| What you are asked to do |
Would you please reproduce all the entries word for word, minus the pictures?

■ ■ ■

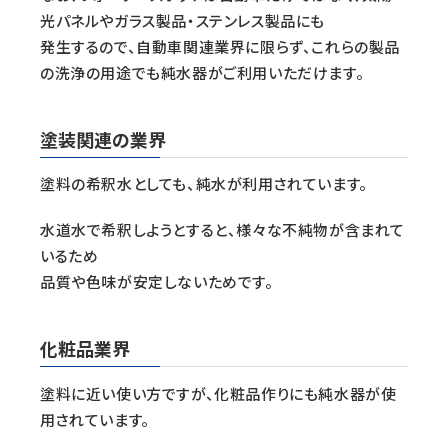
光パネルやガラス製品・ステンレス製品にも
発生するので、自動車関連業界に限らず、これらの製品
の洗浄の用途でも純水器がご利用いただけます。
塗装関連の業界
塗料の希釈水としても、純水が利用されています。
水道水で希釈しようとすると、様々な不純物が含まれて
いるため
品質や色味が安定しないためです。
化粧品業界
塗料に近い使い方ですが、化粧品作りにも純水器が使
用されています。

■ ■ ■

| Output of the exercise |
光パネルやガラス製品・ステンレス製品にも
発生するので、自動車関連業界に限らず、これらの製品
の洗浄の用途でも純水器がご利用いただけます。
塗装関連の業界
塗料の希釈水としても、純水が利用されています。
水道水で希釈しようとすると、様々な不純物が含まれて
いるため
品質や色味が安定しないためです。
化粧品業界
塗料に近い使い方ですが、化粧品作りにも純水器が使
用されています。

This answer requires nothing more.